_Short exercise_: From the blog post about Mike below, list every written item Mike left behind that helped his family.

_Selection_:
Sunday, March 7, 2010

Time in a Bottle, and the Ending of Time in a Folder


One thing that surprised me was learning how meticulous Mike was.  When I arrived in West Virginia the week after Mike died, my parents pointed to several boxes of paperwork and said, “Here’s your project for the week.”  The task of settling Mike’s financial affairs went more smoothly than one would think.  Who knew that Mike would have perfectly organized files with every document I needed?  He even had a list of his online accounts and passwords.  Had he always been this organized, or did he intentionally get his files in order because he knew we would inherit them and need to make sense of them?  I feel sorry for whoever inherits my own chaos. 

As awful as his death was, there were little things he did that showed he was trying to be kind to others.  He left notes for us to try to explain his actions instead of leaving us to wonder.  He killed himself in a remote area where his neighbors and vacationing families would not see him.  He used a method that would make his body appear to be intact so we wouldn’t have to see the destruction.  He left notes and numbers so my parents would have people to help them.  Suicide is inherently selfish, because the one who does it cannot see past his own pain.  Certainly he didn’t know how his death would change us forever.  But even within this blindness, Mike performed small acts of kindness in his final hours.

_Entries_:
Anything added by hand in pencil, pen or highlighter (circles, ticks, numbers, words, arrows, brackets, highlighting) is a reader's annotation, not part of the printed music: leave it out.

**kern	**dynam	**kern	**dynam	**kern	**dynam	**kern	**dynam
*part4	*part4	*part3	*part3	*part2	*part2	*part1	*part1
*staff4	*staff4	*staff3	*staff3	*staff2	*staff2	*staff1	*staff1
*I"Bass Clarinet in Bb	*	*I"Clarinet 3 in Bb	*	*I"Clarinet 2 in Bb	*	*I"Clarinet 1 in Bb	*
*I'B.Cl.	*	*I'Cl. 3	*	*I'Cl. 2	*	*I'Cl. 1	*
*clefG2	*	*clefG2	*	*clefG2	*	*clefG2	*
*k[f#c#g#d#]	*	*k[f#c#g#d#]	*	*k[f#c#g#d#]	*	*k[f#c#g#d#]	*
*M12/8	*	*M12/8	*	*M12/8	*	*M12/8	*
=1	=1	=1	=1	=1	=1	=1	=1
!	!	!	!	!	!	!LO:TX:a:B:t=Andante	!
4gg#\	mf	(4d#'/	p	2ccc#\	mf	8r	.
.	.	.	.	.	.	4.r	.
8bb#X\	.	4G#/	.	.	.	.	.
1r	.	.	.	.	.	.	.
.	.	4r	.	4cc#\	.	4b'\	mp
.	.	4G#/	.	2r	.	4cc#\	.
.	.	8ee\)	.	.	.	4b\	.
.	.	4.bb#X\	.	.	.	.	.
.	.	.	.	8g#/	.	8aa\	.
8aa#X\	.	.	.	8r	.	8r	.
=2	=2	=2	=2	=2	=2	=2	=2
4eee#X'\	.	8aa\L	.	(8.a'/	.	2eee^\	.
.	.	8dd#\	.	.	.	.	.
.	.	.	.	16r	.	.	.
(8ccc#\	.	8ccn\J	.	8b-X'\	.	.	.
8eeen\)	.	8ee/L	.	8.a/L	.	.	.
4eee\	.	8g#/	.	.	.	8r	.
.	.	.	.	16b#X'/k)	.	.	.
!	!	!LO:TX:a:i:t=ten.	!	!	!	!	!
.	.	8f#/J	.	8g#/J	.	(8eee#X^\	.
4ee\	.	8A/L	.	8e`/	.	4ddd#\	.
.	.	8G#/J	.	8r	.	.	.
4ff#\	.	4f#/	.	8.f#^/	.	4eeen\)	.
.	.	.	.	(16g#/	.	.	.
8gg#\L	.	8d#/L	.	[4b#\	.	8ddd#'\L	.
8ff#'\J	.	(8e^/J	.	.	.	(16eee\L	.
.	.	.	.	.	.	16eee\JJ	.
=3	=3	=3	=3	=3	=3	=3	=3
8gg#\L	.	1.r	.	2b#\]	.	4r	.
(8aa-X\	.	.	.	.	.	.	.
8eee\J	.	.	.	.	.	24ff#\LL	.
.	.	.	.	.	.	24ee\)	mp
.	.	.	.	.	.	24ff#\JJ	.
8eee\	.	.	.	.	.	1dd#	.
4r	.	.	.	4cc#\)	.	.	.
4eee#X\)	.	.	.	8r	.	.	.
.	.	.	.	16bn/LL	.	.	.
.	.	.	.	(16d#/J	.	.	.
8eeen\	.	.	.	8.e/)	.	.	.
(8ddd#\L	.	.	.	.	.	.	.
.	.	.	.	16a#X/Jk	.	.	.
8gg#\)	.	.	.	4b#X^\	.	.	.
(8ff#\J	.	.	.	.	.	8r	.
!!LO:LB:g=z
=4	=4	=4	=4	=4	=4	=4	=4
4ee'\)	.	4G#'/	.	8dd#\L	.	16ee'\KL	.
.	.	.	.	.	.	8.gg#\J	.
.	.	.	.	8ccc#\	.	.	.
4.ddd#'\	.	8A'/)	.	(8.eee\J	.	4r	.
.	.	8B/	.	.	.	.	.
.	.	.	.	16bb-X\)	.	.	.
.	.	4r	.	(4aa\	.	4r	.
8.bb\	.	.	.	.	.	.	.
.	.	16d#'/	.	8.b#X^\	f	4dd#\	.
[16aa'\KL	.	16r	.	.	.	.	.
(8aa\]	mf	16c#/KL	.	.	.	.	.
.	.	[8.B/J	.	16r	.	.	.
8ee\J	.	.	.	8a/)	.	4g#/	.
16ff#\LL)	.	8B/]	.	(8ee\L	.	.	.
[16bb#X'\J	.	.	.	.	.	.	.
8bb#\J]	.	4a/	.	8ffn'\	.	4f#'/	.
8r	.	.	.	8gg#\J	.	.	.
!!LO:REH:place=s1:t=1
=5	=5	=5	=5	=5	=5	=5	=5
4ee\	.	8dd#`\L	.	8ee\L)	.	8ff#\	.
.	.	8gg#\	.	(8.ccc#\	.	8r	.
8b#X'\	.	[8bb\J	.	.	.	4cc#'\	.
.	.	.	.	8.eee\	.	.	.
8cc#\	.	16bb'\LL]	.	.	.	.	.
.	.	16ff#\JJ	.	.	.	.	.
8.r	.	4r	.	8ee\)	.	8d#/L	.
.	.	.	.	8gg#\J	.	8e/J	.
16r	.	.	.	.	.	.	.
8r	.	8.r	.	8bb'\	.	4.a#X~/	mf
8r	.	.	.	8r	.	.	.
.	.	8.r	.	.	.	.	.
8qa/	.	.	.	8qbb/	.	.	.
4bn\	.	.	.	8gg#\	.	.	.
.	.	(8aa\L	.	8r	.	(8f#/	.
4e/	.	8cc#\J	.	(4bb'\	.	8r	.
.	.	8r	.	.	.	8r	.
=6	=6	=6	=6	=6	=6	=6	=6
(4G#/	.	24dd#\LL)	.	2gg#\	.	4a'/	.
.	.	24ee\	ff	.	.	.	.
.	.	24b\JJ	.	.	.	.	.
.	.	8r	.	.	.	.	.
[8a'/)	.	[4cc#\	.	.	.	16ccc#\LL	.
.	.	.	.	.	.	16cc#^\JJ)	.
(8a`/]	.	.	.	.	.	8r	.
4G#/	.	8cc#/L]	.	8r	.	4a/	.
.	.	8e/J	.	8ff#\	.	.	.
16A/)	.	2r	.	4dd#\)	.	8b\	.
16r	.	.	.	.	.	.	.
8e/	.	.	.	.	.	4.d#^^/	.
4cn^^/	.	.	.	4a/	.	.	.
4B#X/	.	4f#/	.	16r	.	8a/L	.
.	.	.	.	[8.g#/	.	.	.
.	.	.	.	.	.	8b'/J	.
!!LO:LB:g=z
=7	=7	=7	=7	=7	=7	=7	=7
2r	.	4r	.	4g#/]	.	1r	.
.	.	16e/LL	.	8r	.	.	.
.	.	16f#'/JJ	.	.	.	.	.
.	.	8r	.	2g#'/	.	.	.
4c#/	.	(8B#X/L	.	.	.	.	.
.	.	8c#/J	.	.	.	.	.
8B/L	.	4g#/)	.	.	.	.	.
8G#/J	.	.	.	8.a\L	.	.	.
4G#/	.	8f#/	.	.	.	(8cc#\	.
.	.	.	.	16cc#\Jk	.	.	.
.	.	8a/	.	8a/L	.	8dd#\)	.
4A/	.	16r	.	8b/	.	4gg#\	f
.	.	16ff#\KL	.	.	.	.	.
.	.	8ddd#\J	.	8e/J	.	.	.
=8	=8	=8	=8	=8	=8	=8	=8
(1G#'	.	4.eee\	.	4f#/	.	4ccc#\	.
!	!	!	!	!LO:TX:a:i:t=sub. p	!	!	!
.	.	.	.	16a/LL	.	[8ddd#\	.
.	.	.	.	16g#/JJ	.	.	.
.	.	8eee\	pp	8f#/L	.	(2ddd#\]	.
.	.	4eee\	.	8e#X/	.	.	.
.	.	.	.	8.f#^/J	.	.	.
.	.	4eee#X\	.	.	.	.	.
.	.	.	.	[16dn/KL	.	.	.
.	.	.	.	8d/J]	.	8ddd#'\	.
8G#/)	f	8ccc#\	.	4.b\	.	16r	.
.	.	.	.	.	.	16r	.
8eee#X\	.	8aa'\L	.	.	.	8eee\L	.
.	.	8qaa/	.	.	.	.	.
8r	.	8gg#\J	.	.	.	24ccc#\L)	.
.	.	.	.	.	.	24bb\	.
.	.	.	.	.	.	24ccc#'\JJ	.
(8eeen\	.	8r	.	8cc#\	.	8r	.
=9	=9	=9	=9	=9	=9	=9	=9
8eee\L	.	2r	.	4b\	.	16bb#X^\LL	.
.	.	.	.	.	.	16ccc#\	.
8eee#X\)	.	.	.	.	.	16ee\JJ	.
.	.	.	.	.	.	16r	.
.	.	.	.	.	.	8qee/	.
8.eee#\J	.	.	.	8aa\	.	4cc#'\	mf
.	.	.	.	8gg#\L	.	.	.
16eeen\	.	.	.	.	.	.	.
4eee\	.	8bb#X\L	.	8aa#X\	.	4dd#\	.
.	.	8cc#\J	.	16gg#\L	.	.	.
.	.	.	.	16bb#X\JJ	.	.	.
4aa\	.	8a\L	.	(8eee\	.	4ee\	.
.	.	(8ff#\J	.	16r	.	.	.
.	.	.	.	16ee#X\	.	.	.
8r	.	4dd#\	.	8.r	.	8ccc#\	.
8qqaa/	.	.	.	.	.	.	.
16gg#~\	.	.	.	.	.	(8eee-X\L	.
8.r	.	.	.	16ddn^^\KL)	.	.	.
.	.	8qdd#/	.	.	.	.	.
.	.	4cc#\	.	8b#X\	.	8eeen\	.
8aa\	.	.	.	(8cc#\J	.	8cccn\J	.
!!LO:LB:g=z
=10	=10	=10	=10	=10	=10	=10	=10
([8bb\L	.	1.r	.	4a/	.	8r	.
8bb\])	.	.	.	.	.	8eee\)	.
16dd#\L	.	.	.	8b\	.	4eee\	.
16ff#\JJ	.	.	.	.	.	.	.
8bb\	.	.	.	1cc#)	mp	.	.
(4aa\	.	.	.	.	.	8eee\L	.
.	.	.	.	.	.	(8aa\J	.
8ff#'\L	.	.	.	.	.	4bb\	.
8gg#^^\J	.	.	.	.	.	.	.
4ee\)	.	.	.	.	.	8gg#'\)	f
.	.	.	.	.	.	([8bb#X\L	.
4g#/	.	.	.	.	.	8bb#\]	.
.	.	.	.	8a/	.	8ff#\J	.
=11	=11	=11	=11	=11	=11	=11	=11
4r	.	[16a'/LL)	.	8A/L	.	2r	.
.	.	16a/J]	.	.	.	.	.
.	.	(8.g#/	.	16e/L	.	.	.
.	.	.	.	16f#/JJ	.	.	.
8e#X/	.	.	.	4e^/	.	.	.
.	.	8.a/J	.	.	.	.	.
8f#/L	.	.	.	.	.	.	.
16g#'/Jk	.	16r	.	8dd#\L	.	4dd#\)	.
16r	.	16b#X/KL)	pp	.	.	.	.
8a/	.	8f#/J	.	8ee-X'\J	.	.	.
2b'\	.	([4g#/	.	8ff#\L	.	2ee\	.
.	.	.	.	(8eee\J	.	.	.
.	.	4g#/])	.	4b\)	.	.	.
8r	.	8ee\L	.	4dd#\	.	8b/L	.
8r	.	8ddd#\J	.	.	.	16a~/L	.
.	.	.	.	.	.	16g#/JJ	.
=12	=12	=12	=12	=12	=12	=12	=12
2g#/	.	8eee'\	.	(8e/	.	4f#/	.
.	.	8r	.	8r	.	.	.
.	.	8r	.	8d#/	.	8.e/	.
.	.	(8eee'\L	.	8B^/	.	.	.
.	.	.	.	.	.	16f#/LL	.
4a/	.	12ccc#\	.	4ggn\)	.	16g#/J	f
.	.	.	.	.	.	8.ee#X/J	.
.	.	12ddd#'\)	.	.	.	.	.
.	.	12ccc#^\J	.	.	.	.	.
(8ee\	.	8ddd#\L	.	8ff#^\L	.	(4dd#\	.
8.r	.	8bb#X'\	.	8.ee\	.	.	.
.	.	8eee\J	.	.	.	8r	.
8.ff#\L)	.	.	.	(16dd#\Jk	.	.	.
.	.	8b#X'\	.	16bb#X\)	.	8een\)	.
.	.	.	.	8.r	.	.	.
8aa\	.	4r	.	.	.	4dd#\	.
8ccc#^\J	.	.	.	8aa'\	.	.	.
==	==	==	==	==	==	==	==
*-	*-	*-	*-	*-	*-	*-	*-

_The solution_:
- Perfectly organized files with every document needed to settle his financial affairs
- A list of his online accounts and passwords
- Notes trying to explain his actions
- Notes and numbers so his parents would have people to help them